A proposta de Soros centra-se na doação de 21 mil e 433 milhões de DSE, correspondentes à emissão de DSE autorizada pelo FMI em 1997 e que ainda espera por luz verde dos EUA, complementada por doações anuais de DSE, caso a primeira emissão seja aplicada com sucesso. A emissão especial proposta corresponde aproximadamente a 0,1% do PIB global, portanto a dimensão das emissões poderia aumentar, havendo mesmo necessidade de emissões regulares de DSE para financiar os países em desenvolvimento, segundo Stiglitz.

Do atrás exposto resultam valores previsionais de receitas que poderão representar fontes alternativas de financiamento para a Ajuda Internacional ao Desenvolvimento, conforme as três propostas analisadas.

Valor Previsional de cada Proposta

(em milhões de dólares)

Taxa Tobin sobre as transacções cambiais 40 000

Taxa tipo Tobin sobre as restantes transacções financeiras 40 000

Doação de Direitos de Saque Especiais 31 227





Individualmente, qualquer uma destas propostas representa entre 60 a 80 por cento da verba necessária, o que seria uma contribuição decisiva para o sucesso dos Objectivos de Desenvolvimento do Milénio, observemos que para os conjuntos de países mais pobres, o impacto da aplicação de qualquer uma destas propostas é muito significativo, pois os valores da Formação Bruta de Capital Fixo situam-se entre os 40 e os 60 mil milhões de dólares anuais para os PMA, os PPAE ou para os Países da África subsaariana o que reflecte a dificuldade que estes conjuntos de países têm em progredir.

A aplicação destas propostas será um sucesso em termos do estrito cumprimento do objectivo de obtenção de receitas.

No entanto, pelo que atrás ficou exposto, parece evidente que não basta aumentar os recursos disponíveis para o auxílio aos países em desenvolvimento, sendo decisiva a forma como esses recursos são aplicados. A má governação, corrupção e o desbarato dos fundos internacionais é mais do que aparente, sendo necessária outra abordagem para garantir que o dinheiro dos contribuintes dos países ricos enviado para os países em desenvolvimento, serve os interesses daqueles que mais precisam e não acaba por regressar às praças financeiras mundiais, de maior importância (e/ou Off-Shores), fazendo o percurso de regresso tituladas por membros de elites locais corruptas que enriquecem à custa do aumento do sofrimento dos cidadãos dos seus países.

A solução ideal parece ser a existência de um governo mundial que, administre directamente a aplicação de fundos públicos globais, com a existência de uma moeda única global e de leis globais.

Os países com mais pobreza, melhor governação, maior transparência e com um ambiente macroeconómico favorável devem ser os mais ajudados, com o objectivo de conseguir melhores resultados a curto prazo e influenciar os restantes a alterarem as suas práticas.
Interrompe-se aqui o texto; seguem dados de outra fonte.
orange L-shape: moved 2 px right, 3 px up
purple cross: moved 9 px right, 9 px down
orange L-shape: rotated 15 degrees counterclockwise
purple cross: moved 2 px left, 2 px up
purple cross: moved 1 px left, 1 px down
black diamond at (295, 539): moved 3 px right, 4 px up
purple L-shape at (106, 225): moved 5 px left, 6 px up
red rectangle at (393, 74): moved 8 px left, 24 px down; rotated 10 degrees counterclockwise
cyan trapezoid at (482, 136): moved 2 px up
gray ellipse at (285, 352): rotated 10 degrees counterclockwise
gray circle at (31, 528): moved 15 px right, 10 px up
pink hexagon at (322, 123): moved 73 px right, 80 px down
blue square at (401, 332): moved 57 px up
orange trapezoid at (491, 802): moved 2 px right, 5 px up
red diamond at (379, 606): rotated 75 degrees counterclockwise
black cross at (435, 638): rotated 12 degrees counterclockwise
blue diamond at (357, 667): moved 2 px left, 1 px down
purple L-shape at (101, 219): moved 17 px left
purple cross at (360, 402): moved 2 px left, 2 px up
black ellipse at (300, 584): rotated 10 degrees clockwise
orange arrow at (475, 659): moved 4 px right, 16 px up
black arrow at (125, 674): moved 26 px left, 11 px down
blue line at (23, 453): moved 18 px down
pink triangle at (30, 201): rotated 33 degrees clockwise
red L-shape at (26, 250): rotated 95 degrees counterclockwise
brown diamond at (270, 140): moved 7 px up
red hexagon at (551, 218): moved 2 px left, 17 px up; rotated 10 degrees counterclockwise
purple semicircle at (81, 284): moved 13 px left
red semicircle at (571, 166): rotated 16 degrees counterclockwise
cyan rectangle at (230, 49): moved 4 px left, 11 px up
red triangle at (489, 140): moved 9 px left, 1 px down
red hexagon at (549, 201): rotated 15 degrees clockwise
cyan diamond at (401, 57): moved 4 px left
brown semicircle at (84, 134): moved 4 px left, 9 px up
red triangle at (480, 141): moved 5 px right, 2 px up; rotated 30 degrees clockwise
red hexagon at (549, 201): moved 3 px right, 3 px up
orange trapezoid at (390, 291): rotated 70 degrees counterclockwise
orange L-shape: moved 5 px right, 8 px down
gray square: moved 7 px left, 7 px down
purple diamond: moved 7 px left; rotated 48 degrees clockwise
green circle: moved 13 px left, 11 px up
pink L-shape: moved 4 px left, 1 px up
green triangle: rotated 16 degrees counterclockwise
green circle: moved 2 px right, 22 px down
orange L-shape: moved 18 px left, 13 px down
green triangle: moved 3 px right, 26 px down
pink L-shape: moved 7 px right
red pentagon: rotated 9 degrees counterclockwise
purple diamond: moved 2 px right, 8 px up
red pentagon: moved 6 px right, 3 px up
A forma como os fundos para o auxílio internacional ao desenvolvimento são aplicados deve constituir a preocupação primeira quando, generosamente, reflectimos sobre a melhor ideia para aumentar esses fundos, pois o aumento de fundos para o financiamento do desenvolvimento sem enormes progressos na forma como são aplicados resultaria numa oportunidade perdida, condicionadora do futuro da humanidade. O que seria imperdoável.